Vom Vietnam-Läufer zum täglichen Ausdauerkämpfer
Winston Hall war in seiner Jugend kein Sport-Ass; er spielte höchstens Golf. Die Wende kam 1969 mit der Einberufung zur Army und der Grundausbildung vor dem Dienst in Vietnam. Es war Schocktherapie, die ihn buchstäblich auf Trab brachte.
Die überraschende Erkenntnis im Militär
Stellen Sie sich vor: Jeden Morgen drei Meilen Laufen vor dem Frühstück. Klingt nach Folter, oder? Winston merkte jedoch, dass ihm dieser Zwang guttat. „Ich freute mich regelrecht darauf, weil es mir mehr Energie gab.“
Das Problem dabei? Der typische US-amerikanische Fleisch- und Kartoffel-Speiseplan machte die ganze Sache zunichte.
Nach seiner Dienstzeit wurde das Fahrrad zu seinem täglichen Begleiter, weil sein Arbeitsweg 14 Kilometer lang war. Doch der wahre Wachrüttler kam anderswoher: Sein Vater wurde ernsthaft krank. Das war der Moment, in dem Winston beschloss, diesen Weg nicht zu gehen und Fleisch komplett vom Speiseplan zu streichen.

Der Schlüssel, der ihn auch auf Reisen fit hielt
Mitte der 80er, als Winston als Fotograf um die Welt jettete, geriet er erneut aus der Kurve. Internationale Hotels boten selten gesunde Ernährung. Was tat er? Er verlagerte den Fokus auf Bewegung, denn er wusste:
- Nach dem Sport fühlte er sich besser.
- Er war konzentrierter für seinen Job.
- Wenn das Hotelzimmer-Fitnessstudio geschlossen war, musste eine Alternative her.
Und hier kommt der Punkt, der viele heute noch verblüffen dürfte: Wenn er nirgends laufen konnte, lief er einfach durch die hauseigene Parkgarage! Er berichtet, wie ihn dort die Sicherheitsleute nachts anhielten und fragten, was das denn solle.
Bewegung wurde zum Anker, nicht zur Pflichtübung. Ob Laufen, Biathlon oder später Bikepacking-Touren mit minimaler Zeltausrüstung – es war sein Abenteuer.
Das aktuelle Trainingspensum: Ein Blick in seinen Alltag
Heute trainiert Winston sieben Tage die Woche. Zu Hause in Nebraska verbringt er oft fünf Stunden im Sattel auf den Schotterwegen entlang alter Bahntrassen, wenn das Wetter es zulässt.

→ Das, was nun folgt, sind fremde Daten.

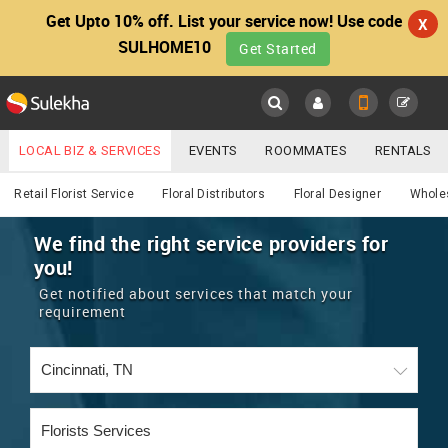
Get Upto 10% off. List your service now! Use code
X
SULHOME10
Get Started
Sulekha
Main
Menu
LOCAL BIZ & SERVICES
EVENTS
ROOMMATES
RENTALS
Services
IT TRAINING & PLACEMENT
JOBS
CARE SERVICES
Retail Florist Service
Floral Distributors
Floral Designer
Wholes
LOCATION
LAWYERS
IMMIGRATION
WEDDING SERVICES
We find the right service providers for
you!
YOUR MOBILE NUMBER
EVENTS
REAL ESTATE
ASTROLOGERS
BUY/SELL
Get notified about services that match your
GET APP LINK
requirement
MORE
ROOMMATES
CARS
IMMIGRATION
WEDDING SERVICES
RENTALS
CLASSIFIEDS
TRAVEL
BUY/SELL
INDIA PULSE
IT
PROPERTY IN INDIA
REAL ESTATE
ASTROLOGERS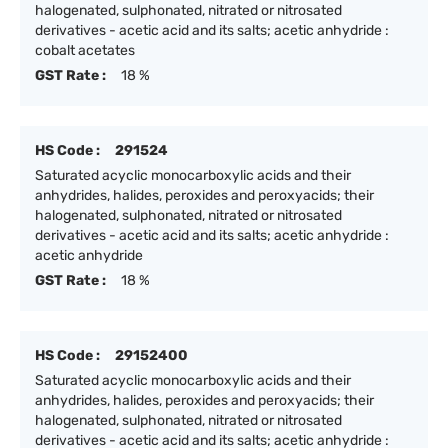
halogenated, sulphonated, nitrated or nitrosated
derivatives - acetic acid and its salts; acetic anhydride :
cobalt acetates
GST Rate :
18 %
HS Code :
291524
Saturated acyclic monocarboxylic acids and their
anhydrides, halides, peroxides and peroxyacids; their
halogenated, sulphonated, nitrated or nitrosated
derivatives - acetic acid and its salts; acetic anhydride :
acetic anhydride
GST Rate :
18 %
HS Code :
29152400
Saturated acyclic monocarboxylic acids and their
anhydrides, halides, peroxides and peroxyacids; their
halogenated, sulphonated, nitrated or nitrosated
derivatives - acetic acid and its salts; acetic anhydride :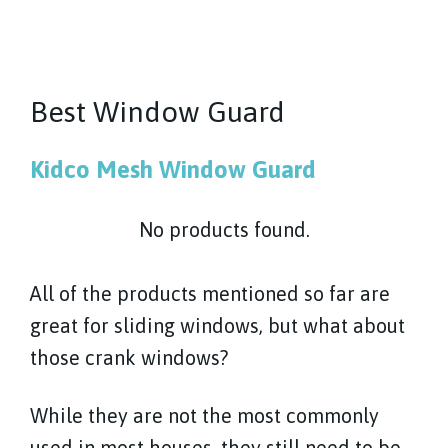
Best Window Guard
Kidco Mesh Window Guard
No products found.
All of the products mentioned so far are
great for sliding windows, but what about
those crank windows?
While they are not the most commonly
used in most houses, they still need to be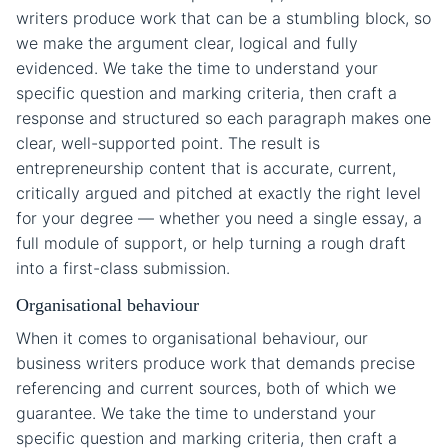
writers produce work that can be a stumbling block, so
we make the argument clear, logical and fully
evidenced. We take the time to understand your
specific question and marking criteria, then craft a
response and structured so each paragraph makes one
clear, well-supported point. The result is
entrepreneurship content that is accurate, current,
critically argued and pitched at exactly the right level
for your degree — whether you need a single essay, a
full module of support, or help turning a rough draft
into a first-class submission.
Organisational behaviour
When it comes to organisational behaviour, our
business writers produce work that demands precise
referencing and current sources, both of which we
guarantee. We take the time to understand your
specific question and marking criteria, then craft a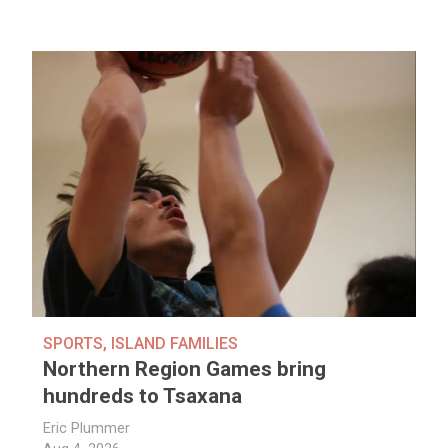
SPORTS
,
ISLAND FAMILIES
Northern Region Games bring
hundreds to Tsaxana
Eric Plummer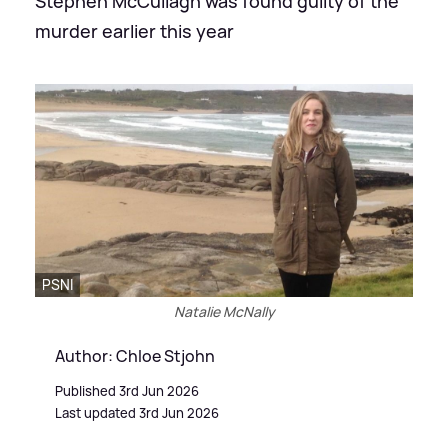
Stephen McCullagh was found guilty of the
murder earlier this year
PSNI
Natalie McNally
Author: Chloe Stjohn
Published 3rd Jun 2026
Last updated 3rd Jun 2026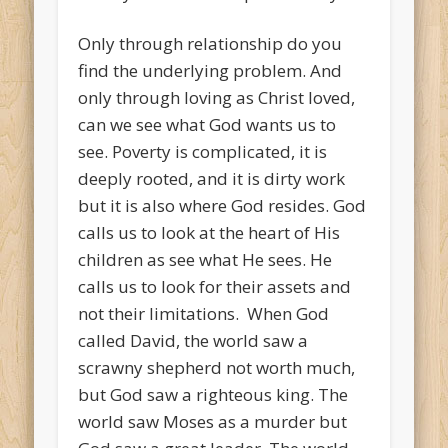
Only through relationship do you
find the underlying problem. And
only through loving as Christ loved,
can we see what God wants us to
see. Poverty is complicated, it is
deeply rooted, and it is dirty work
but it is also where God resides. God
calls us to look at the heart of His
children as see what He sees. He
calls us to look for their assets and
not their limitations. When God
called David, the world saw a
scrawny shepherd not worth much,
but God saw a righteous king. The
world saw Moses as a murder but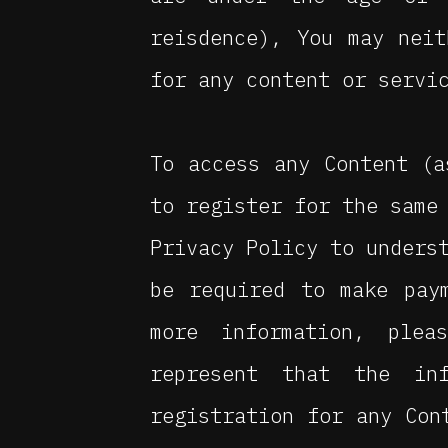
reisdence), You may nei
for any content or servi
To access any Content (a
to register for the same
Privacy Policy to unders
be required to make pay
more information, plea
represent that the in
registration for any Con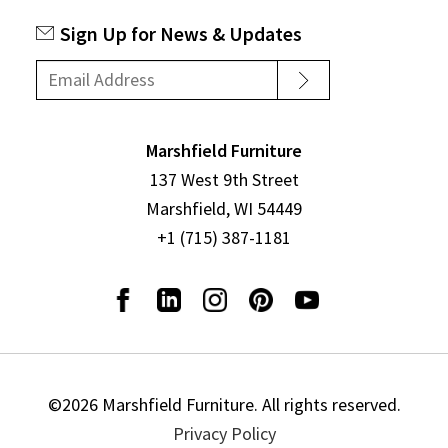
Sign Up for News & Updates
Marshfield Furniture
137 West 9th Street
Marshfield, WI 54449
+1 (715) 387-1181
©2026 Marshfield Furniture. All rights reserved.
Privacy Policy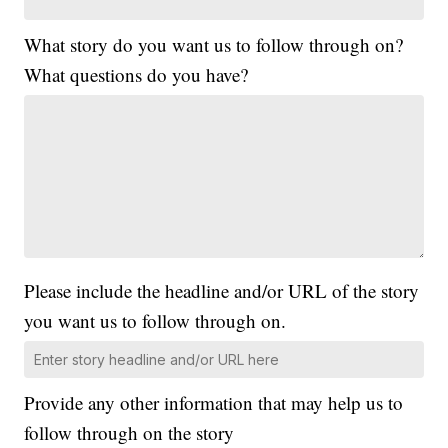
What story do you want us to follow through on?
What questions do you have?
Please include the headline and/or URL of the story
you want us to follow through on.
Provide any other information that may help us to
follow through on the story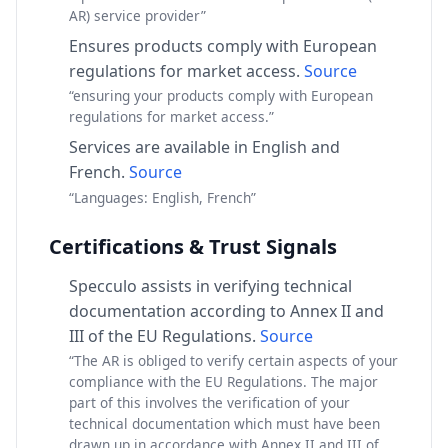
AR) service provider”
Ensures products comply with European
regulations for market access.
Source
“ensuring your products comply with European
regulations for market access.”
Services are available in English and
French.
Source
“Languages: English, French”
Certifications & Trust Signals
Specculo assists in verifying technical
documentation according to Annex II and
III of the EU Regulations.
Source
“The AR is obliged to verify certain aspects of your
compliance with the EU Regulations. The major
part of this involves the verification of your
technical documentation which must have been
drawn up in accordance with Annex II and III of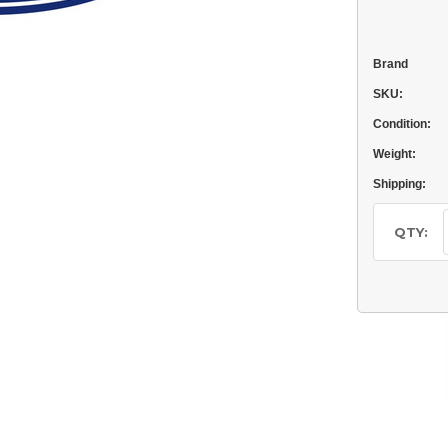
Brand
SKU:
Condition:
Weight:
Shipping:
Current
Stock:
QTY: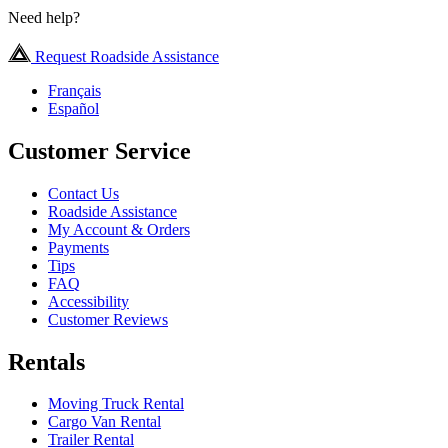
Need help?
Request Roadside Assistance
Français
Español
Customer Service
Contact Us
Roadside Assistance
My Account & Orders
Payments
Tips
FAQ
Accessibility
Customer Reviews
Rentals
Moving Truck Rental
Cargo Van Rental
Trailer Rental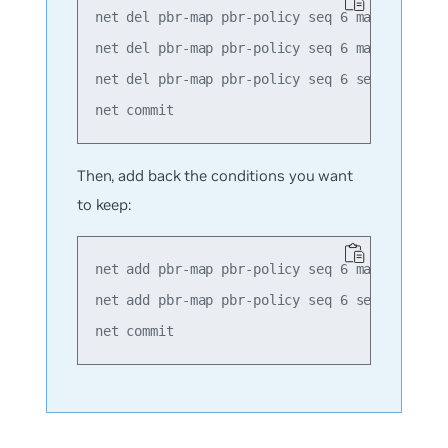
net del pbr-map pbr-policy seq 6 match src-ip
net del pbr-map pbr-policy seq 6 match dst-ip
net del pbr-map pbr-policy seq 6 set nexthop 
Then, add back the conditions you want
to keep:
net add pbr-map pbr-policy seq 6 match src-ip
net add pbr-map pbr-policy seq 6 set nexthop 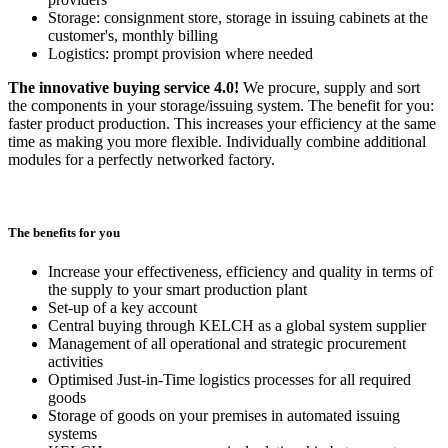
Storage: consignment store, storage in issuing cabinets at the
customer's, monthly billing
Logistics: prompt provision where needed
The innovative buying service 4.0!
We procure, supply and sort
the components in your storage/issuing system. The benefit for you:
faster product production. This increases your efficiency at the same
time as making you more flexible. Individually combine additional
modules for a perfectly networked factory.
The benefits for you
Increase your effectiveness, efficiency and quality in terms of
the supply to your smart production plant
Set-up of a key account
Central buying through KELCH as a global system supplier
Management of all operational and strategic procurement
activities
Optimised Just-in-Time logistics processes for all required
goods
Storage of goods on your premises in automated issuing
systems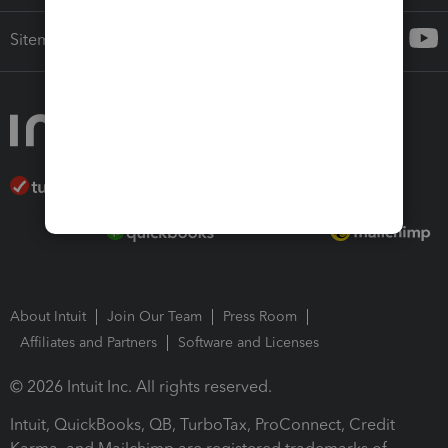
Sitemap
About Intuit
Join Our Team
Press Room
Affiliates and Partners
Software and Licenses
© 2026 Intuit Inc. All rights reserved.
Intuit, QuickBooks, QB, TurboTax, ProConnect, Credit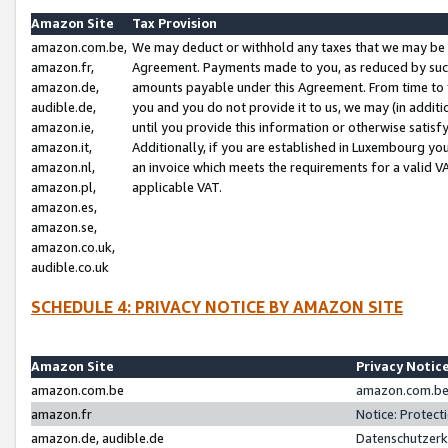
Amazon Site
Tax Provision
amazon.com.be,
We may deduct or withhold any taxes that we may be 
amazon.fr,
Agreement. Payments made to you, as reduced by such 
amazon.de,
amounts payable under this Agreement. From time to 
audible.de,
you and you do not provide it to us, we may (in addit
amazon.ie,
until you provide this information or otherwise satis
amazon.it,
Additionally, if you are established in Luxembourg yo
amazon.nl,
an invoice which meets the requirements for a valid V
amazon.pl,
applicable VAT.
amazon.es,
amazon.se,
amazon.co.uk,
audible.co.uk
SCHEDULE 4: PRIVACY NOTICE BY AMAZON SITE
Amazon Site
Privacy Notic
amazon.com.be
amazon.com.be 
amazon.fr
Notice: Protect
amazon.de, audible.de
Datenschutzerk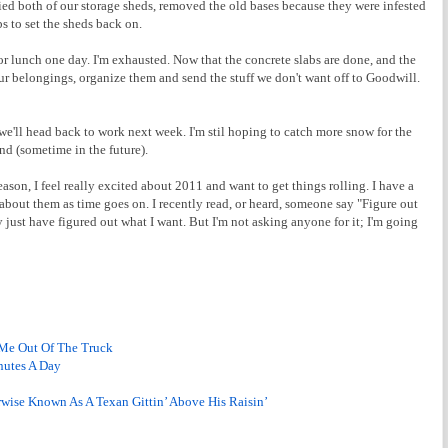
tied both of our storage sheds, removed the old bases because they were infested
s to set the sheds back on.
r lunch one day. I'm exhausted. Now that the concrete slabs are done, and the
f our belongings, organize them and send the stuff we don't want off to Goodwill.
we'll head back to work next week. I'm stil hoping to catch more snow for the
end (sometime in the future).
reason, I feel really excited about 2011 and want to get things rolling. I have a
about them as time goes on. I recently read, or heard, someone say "Figure out
y just have figured out what I want. But I'm not asking anyone for it; I'm going
 Me Out Of The Truck
nutes A Day
rwise Known As A Texan Gittin’ Above His Raisin’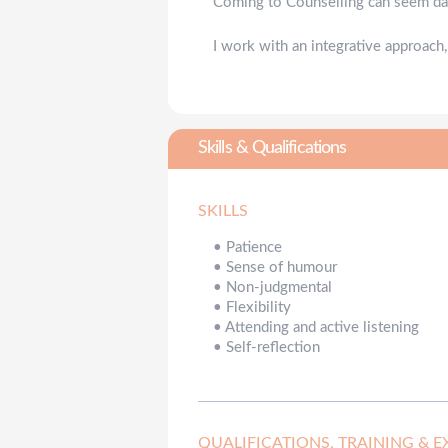
Coming to Counselling can seem daun
I work with an integrative approach,
Skills & Qualifications
SKILLS
•
Patience
•
Sense of humour
•
Non-judgmental
•
Flexibility
•
Attending and active listening
•
Self-reflection
QUALIFICATIONS, TRAINING & E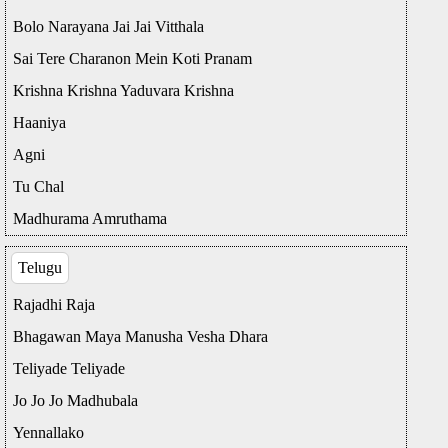
Bolo Narayana Jai Jai Vitthala
Sai Tere Charanon Mein Koti Pranam
Krishna Krishna Yaduvara Krishna
Haaniya
Agni
Tu Chal
Madhurama Amruthama
Telugu
Rajadhi Raja
Bhagawan Maya Manusha Vesha Dhara
Teliyade Teliyade
Jo Jo Jo Madhubala
Yennallako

So teilt er seine Woche auf:

- Drei Tage: Krafttraining, gefolgt von Laufband oder Ergometer.
- Vier Tage: Fokus auf isometrische Übungen und Core-Stabilität.
Seine Ernährung ist eine Mischung aus vegetarisch und vegan. Er kocht leidenschaftlich gern für sich und seine Frau Sharon. Interessant ist sein Essrhythmus: Zwei Hauptmahlzeiten.
- Frühstück (10/11 Uhr): Haferflocken, Chia- und Hanfsamen, Sojamilch, Obst.
- Abendessen (ca. 17:30 Uhr): Große Salate mit Bohnen als Protein oder Reis und Bohnen. Er achtet strikt darauf, drei Stunden vor dem Schlafengehen nichts mehr zu essen.
Die Gesellschaft ignoriert die Kraft der Senioren
Winston wurde jüngst von der AARP Initiative als Sponsored Athlete 2026 ausgewählt, weil er beweisen will, was Aktivität im Alter wirklich bedeutet. Er sieht seine Altersgruppe kritisch betrachtet.
Viele Menschen denken, sobald die Rente kommt, würden sie irrelevant und der körperliche Abbau setze rasant ein. **Winston sieht den Ruhestand als die ultimative Chance, das Tempo des eigenen Lebens neu zu bestimmen.**
Seine Botschaft an alle, die jetzt denken, es sei zu spät – egal ob Sie gerade in Bayern oder Sachsen wohnen und der Wintereinbruch Sie aufs Sofa zwingt: Fang nicht riesig an. Aber fang an. Kontinuierliche, kleine Steigerungen in Bewegung und Ernährung verändern das Gefühl von Lebendigkeit komplett.
Was ist die eine tägliche Gewohnheit, die Sie auch dann beibehalten, wenn Sie eigentlich keine Lust haben?